ROC curves for models trained in the UK2 dataset and tested on (a) four other CD datasets, (b) the Immunochip CD dataset, comparing the GRS approach with that of Romanos et al. , and (c) three other autoimmune diseases (Crohn's disease, Rheumatoid Arthritis, and Type 1 Diabetes). We did not re-tune the models on the test data. For (b) and (c), we used a reduced set of SNPs for training, from the intersection of the UK2 SNPs with the Immunochip or WTCCC SNPs (18,252 SNPs and 76,847 SNPs, respectively). In (c), the same reduced set of SNPs was used for the CD-Finn dataset, in order to maintain the same SNPs across all target datasets.

Figure 4. Distribution of genomic risk scores in cases and controls.

(a) Kernel density estimates of the risk scores predicted using models on UK2 and tested in the combined dataset Finn+NL+IT, for cases and controls. (b) Thresholds for risk scores in terms of population percent, with the top more likely to be a CD and the bottom more likely to be non-CD.

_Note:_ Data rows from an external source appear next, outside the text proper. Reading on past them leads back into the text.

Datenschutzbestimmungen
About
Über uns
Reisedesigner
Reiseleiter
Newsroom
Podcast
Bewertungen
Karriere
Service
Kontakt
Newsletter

Figure 5. Performance at different prevalences and partial ROC curves.

(a) Positive and negative predictive values and (b) partial ROC curves for models trained on UK2 using 228 SNPs in the model, and tested on the combined Finn+NL+IT dataset. K represents the prevalence of disease in the dataset and the curves are threshold-averaged over 50 replications. Note that precision is not a monotonic function of the risk score. Precision is equivalent to PPV here. A prevalence of ∼10% corresponds to prevalence in first-degree relatives of probands with CD .

Figure 6. Clinical interpretation as a function of threshold and prevalence.

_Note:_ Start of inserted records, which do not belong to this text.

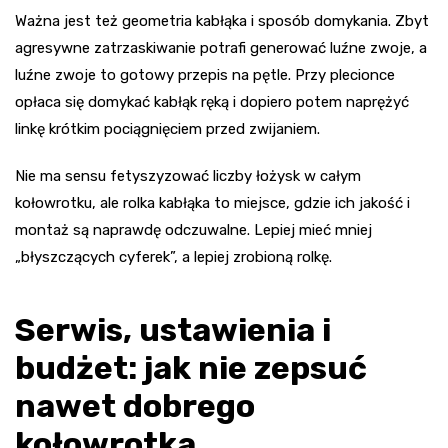
Ważna jest też geometria kabłąka i sposób domykania. Zbyt
agresywne zatrzaskiwanie potrafi generować luźne zwoje, a
luźne zwoje to gotowy przepis na pętle. Przy plecionce
opłaca się domykać kabłąk ręką i dopiero potem naprężyć
linkę krótkim pociągnięciem przed zwijaniem.
Nie ma sensu fetyszyzować liczby łożysk w całym
kołowrotku, ale rolka kabłąka to miejsce, gdzie ich jakość i
montaż są naprawdę odczuwalne. Lepiej mieć mniej
„błyszczących cyferek”, a lepiej zrobioną rolkę.
Serwis, ustawienia i
budżet: jak nie zepsuć
nawet dobrego
kołowrotka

The number of non-CD cases “misdiagnosed” (wrongly implicated by GRS) per true CD cases “diagnosed” (correctly implicated by GRS), for different levels of sensitivity. The risk score is based on a model trained on the UK2 dataset, and tested on the combined Finn+NL+IT dataset. The results were threshold-averaged over 50 independent replications. Note that the curve for K = 1% does not span the entire range due to averaging over a small number of cases in that dataset.

Figure 7. Example clinical scenarios.

The GRS can be employed in different clinical scenarios and tuned to optimize outcomes. The GRS can be employed in a comparable manner to HLA testing (left table) to confidently exclude CD. In this scenario, we selected a GRS threshold based on NPV = 99.6% however a range of thresholds can be selected to achieve a high NPV (see note below). The GRS can also stratify CD risk (right table). Confirmatory testing (such as small bowel biopsy) would be reserved for those at high-risk. In this example, we present two scenarios: optimization of PPV or of sensitivity. In comparison to the GRS, all HLA-susceptible patients will need to undergo further confirmatory testing for CD. For more information on GRS performance across a range of thresholds, see Table S2. Prospective validation of the GRS in local populations would enable the most appropriate settings for NPV, PPV and sensitivity to be identified which provide the optimal diagnostic outcomes. ⁺ The highest achievable NPV at 10% prevalence was 99.4%.